Dans les deux scénarii, une panique en découlerait vraisemblablement.

Qu’est ce qui justifie l’enthousiasme des marchés après la publication du communiqué et la conférence de Yellen ?

Si l’on examine le communiqué, la Fed énonce que l’action du resserrement monétaire sera conçue avec patience et ajoute que cette démarche sera en accord avec la position précédente qui était de conserver les taux bas pendant une période de temps considérable.
Ces indications tendent à témoigner au marché que non seulement la Fed a le contrôle de sa politique monétaire mais que celle-ci entend conserver une allure prudente.
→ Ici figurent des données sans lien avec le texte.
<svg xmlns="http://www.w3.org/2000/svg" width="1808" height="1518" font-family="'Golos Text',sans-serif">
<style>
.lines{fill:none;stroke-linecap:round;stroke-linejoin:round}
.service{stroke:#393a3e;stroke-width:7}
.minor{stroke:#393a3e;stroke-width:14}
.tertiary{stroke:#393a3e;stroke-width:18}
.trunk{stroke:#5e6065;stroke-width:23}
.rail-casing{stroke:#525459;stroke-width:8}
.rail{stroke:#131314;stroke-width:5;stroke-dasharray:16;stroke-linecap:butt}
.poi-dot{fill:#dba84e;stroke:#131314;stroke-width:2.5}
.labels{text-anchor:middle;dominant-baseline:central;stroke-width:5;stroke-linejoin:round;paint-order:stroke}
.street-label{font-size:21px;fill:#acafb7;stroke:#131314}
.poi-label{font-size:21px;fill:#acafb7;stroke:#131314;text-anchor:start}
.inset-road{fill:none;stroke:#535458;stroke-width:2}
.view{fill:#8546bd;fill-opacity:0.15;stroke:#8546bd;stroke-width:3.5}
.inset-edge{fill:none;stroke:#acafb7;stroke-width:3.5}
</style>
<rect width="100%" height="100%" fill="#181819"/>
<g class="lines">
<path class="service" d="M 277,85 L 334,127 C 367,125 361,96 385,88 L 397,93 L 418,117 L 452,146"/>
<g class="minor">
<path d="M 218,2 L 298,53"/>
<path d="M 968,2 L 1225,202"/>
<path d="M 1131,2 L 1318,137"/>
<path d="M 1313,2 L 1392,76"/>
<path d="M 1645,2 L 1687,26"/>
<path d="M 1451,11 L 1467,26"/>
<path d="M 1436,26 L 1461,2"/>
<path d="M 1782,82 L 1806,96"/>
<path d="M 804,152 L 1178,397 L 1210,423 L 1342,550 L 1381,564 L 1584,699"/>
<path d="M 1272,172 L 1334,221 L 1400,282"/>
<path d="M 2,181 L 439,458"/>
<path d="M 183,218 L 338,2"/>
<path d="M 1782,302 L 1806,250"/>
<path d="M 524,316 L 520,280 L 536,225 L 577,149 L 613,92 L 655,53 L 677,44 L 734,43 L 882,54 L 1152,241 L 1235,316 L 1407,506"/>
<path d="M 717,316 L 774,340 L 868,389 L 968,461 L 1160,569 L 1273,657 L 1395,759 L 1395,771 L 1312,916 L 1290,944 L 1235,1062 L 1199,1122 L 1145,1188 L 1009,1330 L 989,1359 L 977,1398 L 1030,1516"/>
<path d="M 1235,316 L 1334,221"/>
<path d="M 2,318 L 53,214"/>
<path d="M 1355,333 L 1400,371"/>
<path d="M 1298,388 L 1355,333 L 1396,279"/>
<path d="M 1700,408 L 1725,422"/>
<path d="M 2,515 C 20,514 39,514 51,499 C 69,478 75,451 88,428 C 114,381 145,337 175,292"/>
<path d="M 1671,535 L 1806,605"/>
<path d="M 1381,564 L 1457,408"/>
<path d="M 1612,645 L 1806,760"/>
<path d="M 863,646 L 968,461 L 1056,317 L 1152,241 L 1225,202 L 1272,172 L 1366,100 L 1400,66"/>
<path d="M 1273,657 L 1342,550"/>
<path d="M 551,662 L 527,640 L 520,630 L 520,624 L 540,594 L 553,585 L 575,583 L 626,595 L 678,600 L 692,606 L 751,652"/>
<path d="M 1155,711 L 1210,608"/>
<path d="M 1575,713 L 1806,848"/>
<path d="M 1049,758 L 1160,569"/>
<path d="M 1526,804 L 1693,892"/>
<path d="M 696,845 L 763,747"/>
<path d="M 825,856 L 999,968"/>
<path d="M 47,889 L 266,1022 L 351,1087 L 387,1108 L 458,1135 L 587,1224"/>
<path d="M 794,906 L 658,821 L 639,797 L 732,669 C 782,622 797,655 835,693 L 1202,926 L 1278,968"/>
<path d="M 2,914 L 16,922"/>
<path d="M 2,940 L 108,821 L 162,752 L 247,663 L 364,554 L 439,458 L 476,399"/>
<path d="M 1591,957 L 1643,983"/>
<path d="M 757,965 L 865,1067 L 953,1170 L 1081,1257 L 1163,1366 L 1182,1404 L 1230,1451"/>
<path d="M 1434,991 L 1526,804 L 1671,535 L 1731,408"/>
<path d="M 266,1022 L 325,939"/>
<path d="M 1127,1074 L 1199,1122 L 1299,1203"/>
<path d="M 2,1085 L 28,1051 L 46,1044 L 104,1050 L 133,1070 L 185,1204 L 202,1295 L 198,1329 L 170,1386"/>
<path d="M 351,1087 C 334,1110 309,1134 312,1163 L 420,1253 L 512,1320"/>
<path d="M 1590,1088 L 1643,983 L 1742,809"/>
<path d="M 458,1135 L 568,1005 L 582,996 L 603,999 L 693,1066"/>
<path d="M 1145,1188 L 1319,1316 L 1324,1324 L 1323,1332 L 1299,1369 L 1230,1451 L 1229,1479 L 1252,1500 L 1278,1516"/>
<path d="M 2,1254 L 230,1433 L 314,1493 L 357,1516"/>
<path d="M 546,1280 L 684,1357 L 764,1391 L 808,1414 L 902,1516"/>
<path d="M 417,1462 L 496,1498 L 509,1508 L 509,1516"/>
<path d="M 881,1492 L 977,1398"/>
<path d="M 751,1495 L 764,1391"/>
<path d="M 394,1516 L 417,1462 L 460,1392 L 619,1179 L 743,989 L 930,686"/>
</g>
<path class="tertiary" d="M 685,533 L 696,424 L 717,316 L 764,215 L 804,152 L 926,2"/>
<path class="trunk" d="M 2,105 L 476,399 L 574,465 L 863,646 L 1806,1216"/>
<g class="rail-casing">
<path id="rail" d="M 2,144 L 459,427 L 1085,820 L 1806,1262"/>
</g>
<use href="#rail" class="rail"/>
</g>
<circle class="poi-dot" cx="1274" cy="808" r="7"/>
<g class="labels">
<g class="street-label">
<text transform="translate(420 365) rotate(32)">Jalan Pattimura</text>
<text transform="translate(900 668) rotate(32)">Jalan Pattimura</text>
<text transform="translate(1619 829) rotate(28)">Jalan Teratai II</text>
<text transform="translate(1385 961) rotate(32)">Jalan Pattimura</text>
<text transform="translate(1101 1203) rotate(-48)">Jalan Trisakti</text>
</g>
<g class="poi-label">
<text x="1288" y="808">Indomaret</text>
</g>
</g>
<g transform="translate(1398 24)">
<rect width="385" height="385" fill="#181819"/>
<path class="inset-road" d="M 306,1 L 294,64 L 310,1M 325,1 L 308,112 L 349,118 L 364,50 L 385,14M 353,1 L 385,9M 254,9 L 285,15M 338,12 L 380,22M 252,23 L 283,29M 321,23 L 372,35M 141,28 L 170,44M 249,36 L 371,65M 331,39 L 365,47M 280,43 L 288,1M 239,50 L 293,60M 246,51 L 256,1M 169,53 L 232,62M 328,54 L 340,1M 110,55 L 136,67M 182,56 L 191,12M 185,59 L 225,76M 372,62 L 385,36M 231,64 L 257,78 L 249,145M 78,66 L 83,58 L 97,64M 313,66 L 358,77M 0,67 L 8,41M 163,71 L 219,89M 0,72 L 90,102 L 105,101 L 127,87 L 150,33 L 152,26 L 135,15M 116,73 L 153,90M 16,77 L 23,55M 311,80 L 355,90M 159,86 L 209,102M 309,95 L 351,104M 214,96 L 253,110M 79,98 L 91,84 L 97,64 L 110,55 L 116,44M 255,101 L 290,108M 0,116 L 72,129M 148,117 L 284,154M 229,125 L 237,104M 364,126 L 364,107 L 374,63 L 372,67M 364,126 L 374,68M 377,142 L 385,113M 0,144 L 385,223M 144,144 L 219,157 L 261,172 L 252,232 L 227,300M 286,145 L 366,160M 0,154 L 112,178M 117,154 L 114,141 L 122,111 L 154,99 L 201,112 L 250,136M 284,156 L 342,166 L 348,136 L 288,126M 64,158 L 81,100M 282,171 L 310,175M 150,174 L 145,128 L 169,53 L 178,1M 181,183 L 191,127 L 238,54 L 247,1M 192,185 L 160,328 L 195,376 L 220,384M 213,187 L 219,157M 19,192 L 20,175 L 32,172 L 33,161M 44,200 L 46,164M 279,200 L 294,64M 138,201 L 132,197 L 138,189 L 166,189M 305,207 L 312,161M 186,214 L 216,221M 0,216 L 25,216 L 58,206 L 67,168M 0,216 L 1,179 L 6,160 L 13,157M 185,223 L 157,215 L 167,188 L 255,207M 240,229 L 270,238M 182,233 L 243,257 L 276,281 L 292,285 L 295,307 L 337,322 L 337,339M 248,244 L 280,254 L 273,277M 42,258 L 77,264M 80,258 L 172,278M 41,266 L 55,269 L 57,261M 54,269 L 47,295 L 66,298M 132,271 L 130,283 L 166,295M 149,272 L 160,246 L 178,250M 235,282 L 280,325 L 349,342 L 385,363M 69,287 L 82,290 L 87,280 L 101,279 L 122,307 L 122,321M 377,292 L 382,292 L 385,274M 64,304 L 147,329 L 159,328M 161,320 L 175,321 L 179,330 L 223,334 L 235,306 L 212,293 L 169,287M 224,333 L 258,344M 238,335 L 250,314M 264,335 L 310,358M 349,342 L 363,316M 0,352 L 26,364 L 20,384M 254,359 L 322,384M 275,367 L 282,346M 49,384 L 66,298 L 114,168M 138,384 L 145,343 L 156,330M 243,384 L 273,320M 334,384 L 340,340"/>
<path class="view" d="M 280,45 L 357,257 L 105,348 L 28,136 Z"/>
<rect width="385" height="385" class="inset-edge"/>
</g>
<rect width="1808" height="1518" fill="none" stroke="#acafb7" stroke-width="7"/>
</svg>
C’est ce qui explique le repli notable de l’euro face au dollar de 1,24 à 1,22.

Indépendamment du facteur lié au processus d’ajustement des taux, n’y a-t-il pas d’autres données qui ont contribué à rassurer le marché et à conduire les investisseurs à se repositionner sur les actifs risqués ?
La Fed a révisé quelque peu négativement sa perspective de variation de l’inflation. Cela suppose qu’il ne devrait pas y avoir de hausse non controlée des prix et des salaires aux Etats-Unis. Ainsi non seulement la Fed ne se voit pas pressée outre mesure de changer son fusil d’épaule, mais en plus les marges des entreprises américaines devraient continuer à être confortables.
Janet Yellen a également minimisé la portée que pourrait avoir la crise que vit actuellement la Russie sur l’économie américaine et a mis en lumière le bénéfice procuré par la chute du cours du pétrole sur les agents privés américains l’assimilant à une diminution de taxe.

Vous envisagez un premier relèvement des taux par la Fed en avril. Pourquoi ?

Plusieurs commentaires nous amènent à cette déduction. La Fed a fait état du fait qu’elle n’agirait pas au cours des deux prochaines réunions. Elle également noté que le marché, qui intègre aujourd’hui une première hausse des taux en septembre, n’était pas dans la même trajectoire d’anticipation que les membres du FOMC.

Quelle rythmicité de hausse des taux pressentez-vous ?
Historiquement la Banque centrale a toujours procédé à un premier relèvement de 25 points de base. Le rythme devrait être ensuite de 25 bp supplémentaire à l’issue de chaque réunion du FOMC. L’idée étant de parvenir à un taux directeur de 1,125% (le taux directeur étant actuellement compris entre 0 et 0.25%) en fin d’année afin de ne pas entretenir outre mesure la formation d’une bulle sur les marchés.

Jusqu’où voyez-vous ces taux s’élever ?
Nous ne voyons pas les taux aller au-delà des 2,5%. La Fed aura à cœur de ne pas casser la dynamique en mettant à mal la capacité d’endettement des ménages. Dans cette optique les taux à dix ans américains pourrait se rehausser à 3,5%.

Présumez-vous un effet de contagion sur les taux européens ?
La hausse des taux américains et l’appréciation du dollar devraient avoir pour effet d’amoindrir l’attrait d’un positionnement sur les taux européens.

Ne pensez-vous pas que le quantative easing tant attendu de la BCE permettra de capper la hausse des taux européens ?

Nous sommes d’avis que la BCE sera contrainte à faire plus de stimulus monétaire en début d’année prochaine pour garder une certaine crédibilité et montrer que la zone euro n’est pas un bateau ivre. Un deuxième programme de rachat d’actifs sera probablement annoncé impliquant probablement dans un premier temps des obligations d’entreprises, puis des obligations d’Etat. Ceci étant nous appréhendons le fait que la réticence de l’Allemagne, confortée par la baisse de l’euro et du prix du pétrole, sera tellement virulente que le programme conçu sera a minima. Par ailleurs, les effets potentiels découlant de ce quantative easing ont été largement intégrés par le marché. Le taux à dix ans allemand est à 0,60%, le taux à dix ans italien en dessous de 2%.